Panorama of the west facade of United States Supreme Court Building at dusk in Washington, D.C., USA.
How does the U.S. Court System Work?
The past decade has been full of major decisions from the U.S. Supreme Court ranging from landmark cases regarding same sex marriage (United States v. Windsor) and access to contraception (Burwell v. Hobby Lobby). The institution of the courts in the United States is meant to be a final check on government power, especially what many philosophers call “the tyranny of the majority.” Courts exist to ensure that the majority does not vote away basic rights and that the government does not enact laws that violate them.
How do cases end up at the Supreme Court?
The federal system of the United States essentially has two main tracks of getting to the Supreme Court–the state court system and the federal court system. Both ultimately end at the Supreme Court of the United States if the decisions are appealed all the way to the top. But how?
The state court system creates judgments based on the laws and constitution of the state the court resides over. As such, it cannot rule on the legality of federal laws. The case is first brought to a lower state court. It can then be appealed to a state appellate court, and finally then it can be appealed to the state supreme court.
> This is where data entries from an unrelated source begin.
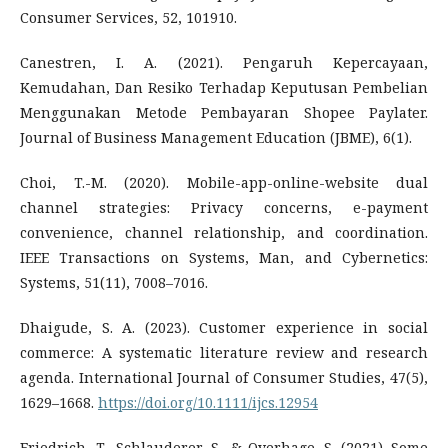
Consumer Services, 52, 101910.
Canestren, I. A. (2021). Pengaruh Kepercayaan,
Kemudahan, Dan Resiko Terhadap Keputusan Pembelian
Menggunakan Metode Pembayaran Shopee Paylater.
Journal of Business Management Education (JBME), 6(1).
Choi, T.-M. (2020). Mobile-app-online-website dual
channel strategies: Privacy concerns, e-payment
convenience, channel relationship, and coordination.
IEEE Transactions on Systems, Man, and Cybernetics:
Systems, 51(11), 7008–7016.
Dhaigude, S. A. (2023). Customer experience in social
commerce: A systematic literature review and research
agenda. International Journal of Consumer Studies, 47(5),
1629–1668.
https://doi.org/10.1111/ijcs.12954
Friedrich, T., Schlauderer, S., & Overhage, S. (2021). Some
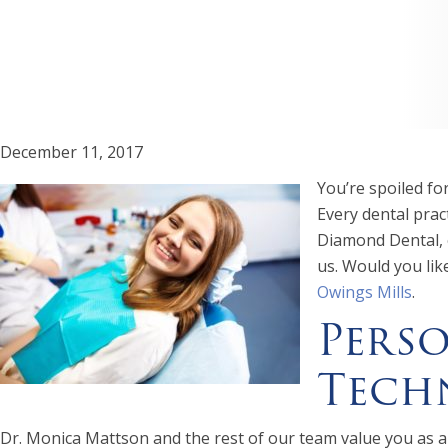
December 11, 2017
You’re spoiled fo
Every dental pract
Diamond Dental, o
us. Would you lik
Owings Mills
.
Perso
Tech
Dr. Monica Mattson and the rest of our team value you as a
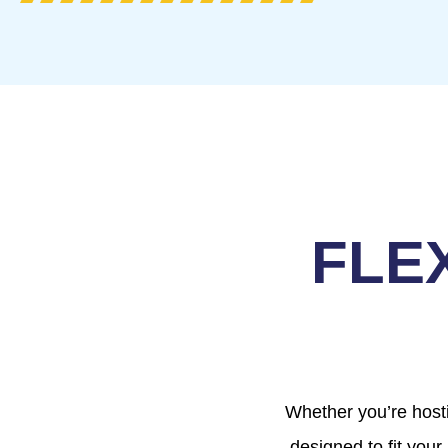
FLE
Whether you’re hosti
designed to fit your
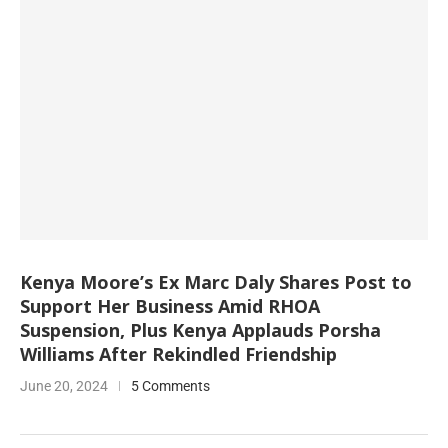
Kenya Moore’s Ex Marc Daly Shares Post to
Support Her Business Amid RHOA
Suspension, Plus Kenya Applauds Porsha
Williams After Rekindled Friendship
June 20, 2024
5 Comments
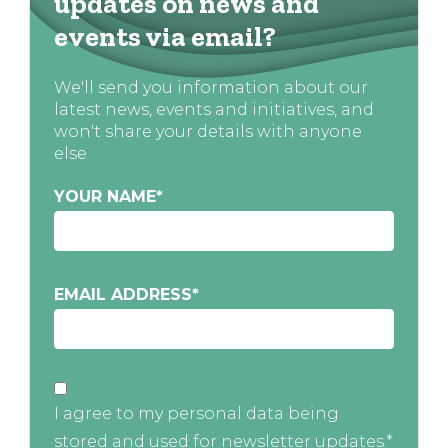
updates on news and
events via email?
We'll send you information about our
latest news, events and initiatives, and
won't share your details with anyone
else
YOUR NAME
*
EMAIL ADDRESS
*
I agree to my personal data being
stored and used for newsletter updates.*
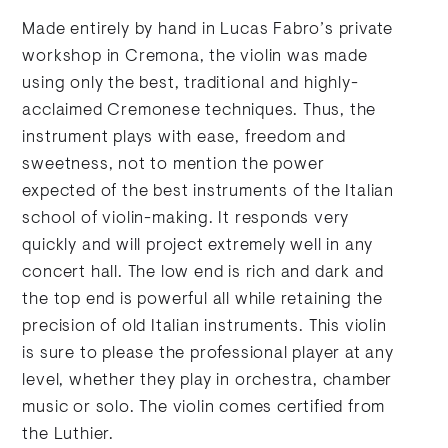
Made entirely by hand in Lucas Fabro’s private
workshop in Cremona, the violin was made
using only the best, traditional and highly-
acclaimed Cremonese techniques. Thus, the
instrument plays with ease, freedom and
sweetness, not to mention the power
expected of the best instruments of the Italian
school of violin-making. It responds very
quickly and will project extremely well in any
concert hall. The low end is rich and dark and
the top end is powerful all while retaining the
precision of old Italian instruments. This violin
is sure to please the professional player at any
level, whether they play in orchestra, chamber
music or solo. The violin comes certified from
the Luthier.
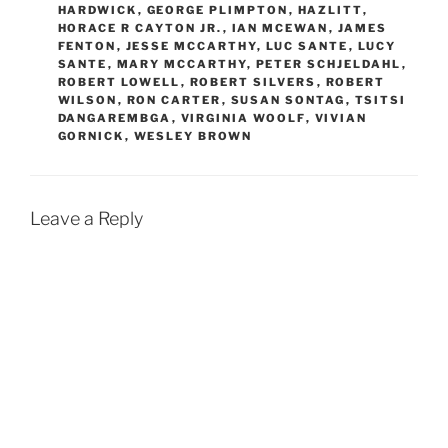
HARDWICK
,
GEORGE PLIMPTON
,
HAZLITT
,
HORACE R CAYTON JR.
,
IAN MCEWAN
,
JAMES
FENTON
,
JESSE MCCARTHY
,
LUC SANTE
,
LUCY
SANTE
,
MARY MCCARTHY
,
PETER SCHJELDAHL
,
ROBERT LOWELL
,
ROBERT SILVERS
,
ROBERT
WILSON
,
RON CARTER
,
SUSAN SONTAG
,
TSITSI
DANGAREMBGA
,
VIRGINIA WOOLF
,
VIVIAN
GORNICK
,
WESLEY BROWN
Leave a Reply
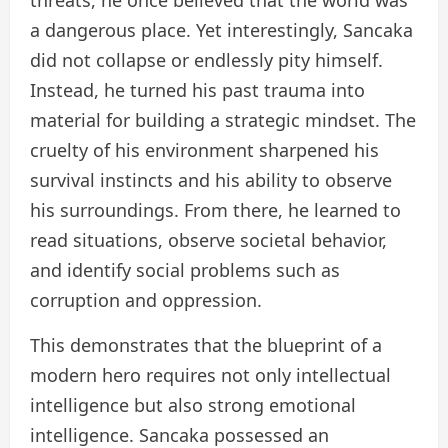
threats, he once believed that the world was
a dangerous place. Yet interestingly, Sancaka
did not collapse or endlessly pity himself.
Instead, he turned his past trauma into
material for building a strategic mindset. The
cruelty of his environment sharpened his
survival instincts and his ability to observe
his surroundings. From there, he learned to
read situations, observe societal behavior,
and identify social problems such as
corruption and oppression.
This demonstrates that the blueprint of a
modern hero requires not only intellectual
intelligence but also strong emotional
intelligence. Sancaka possessed an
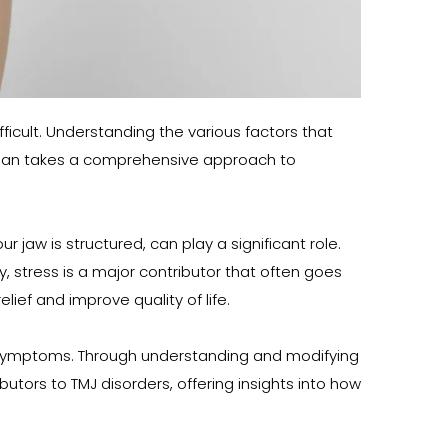
ficult. Understanding the various factors that 
rman takes a comprehensive approach to 
aw is structured, can play a significant role. 
 stress is a major contributor that often goes 
ief and improve quality of life.
J symptoms. Through understanding and modifying 
utors to TMJ disorders, offering insights into how 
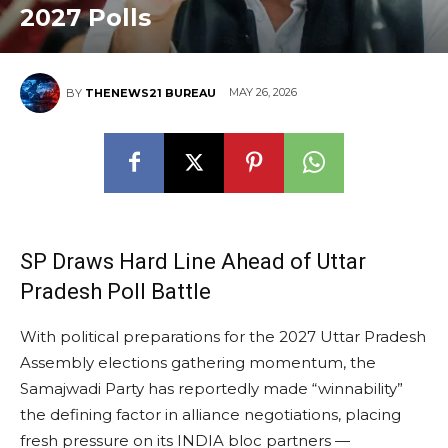
2027 Polls
MAY 26, 2026
BY
THENEWS21 BUREAU
SP Draws Hard Line Ahead of Uttar
Pradesh Poll Battle
With political preparations for the 2027 Uttar Pradesh
Assembly elections gathering momentum, the
Samajwadi Party has reportedly made “winnability”
the defining factor in alliance negotiations, placing
fresh pressure on its INDIA bloc partners —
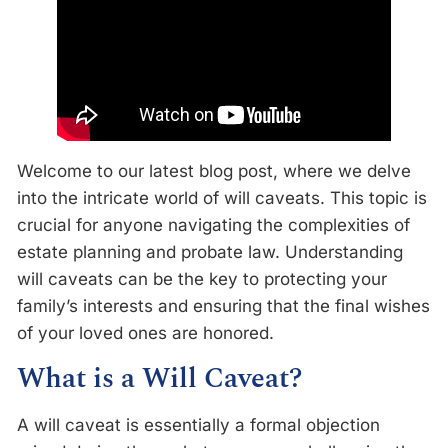
Welcome to our latest blog post, where we delve
into the intricate world of will caveats. This topic is
crucial for anyone navigating the complexities of
estate planning and probate law. Understanding
will caveats can be the key to protecting your
family’s interests and ensuring that the final wishes
of your loved ones are honored.
What is a Will Caveat?
A will caveat is essentially a formal objection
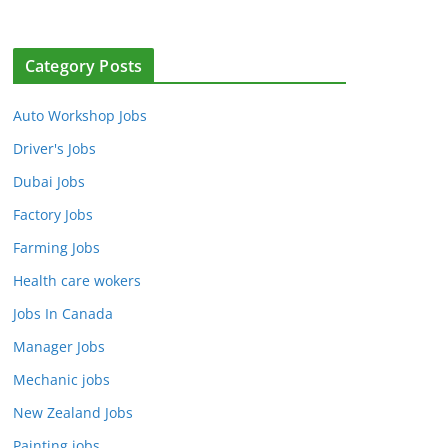
Category Posts
Auto Workshop Jobs
Driver's Jobs
Dubai Jobs
Factory Jobs
Farming Jobs
Health care wokers
Jobs In Canada
Manager Jobs
Mechanic jobs
New Zealand Jobs
Painting jobs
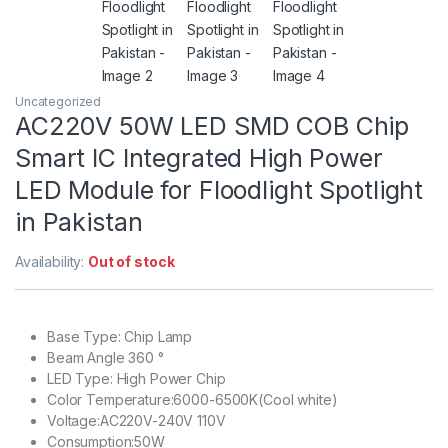
Uncategorized
AC220V 50W LED SMD COB Chip
Smart IC Integrated High Power
LED Module for Floodlight Spotlight
in Pakistan
Availability:
Out of stock
Base Type: Chip Lamp
Beam Angle 360 °
LED Type: High Power Chip
Color Temperature:6000-6500K(Cool white)
Voltage:AC220V-240V 110V
Consumption:50W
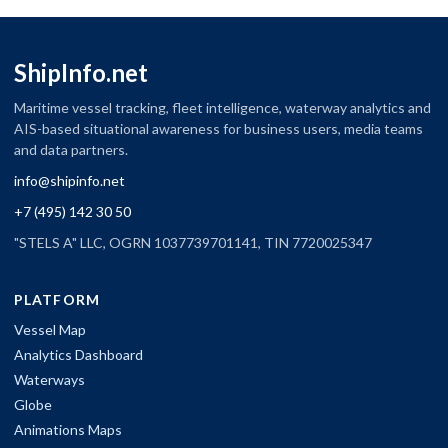
ShipInfo.net
Maritime vessel tracking, fleet intelligence, waterway analytics and
AIS-based situational awareness for business users, media teams
and data partners.
info@shipinfo.net
+7 (495) 142 30 50
"STELS A" LLC, OGRN 1037739701141, TIN 7720025347
PLATFORM
Vessel Map
Analytics Dashboard
Waterways
Globe
Animations Maps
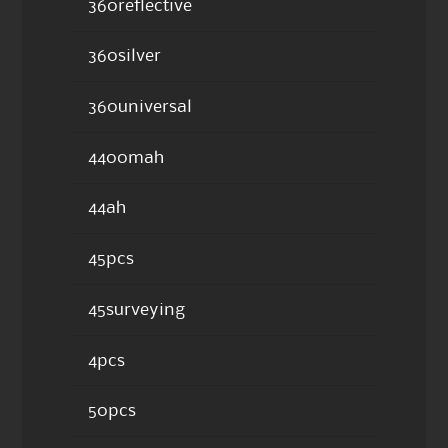
360reflective
360silver
360universal
4400mah
44ah
45pcs
45surveying
4pcs
50pcs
Federal courts, on the other hand, creates judgments based on the laws and Constitution of the United States. Because it is possible for state laws to violate the federal Constitution (often the 14th amendment right to equal protection and due process), federal courts can judge the constitutionality of both state and federal laws. The case is first brought to a federal district court. On appeal, the case moves to a federal circuit court, and then finally the Supreme Court of the United States.
Federal courts have jurisdiction over multiple states, and their decisions often impact all states in their jurisdiction. Below is a map of the federal court boundaries.
I admit it is somewhat simplified, as there are multiple types of lower federal courts (such as veterans courts and tax courts, as well as military courts). Ultimately, however, the above is the basic structure of the system. So there you have it!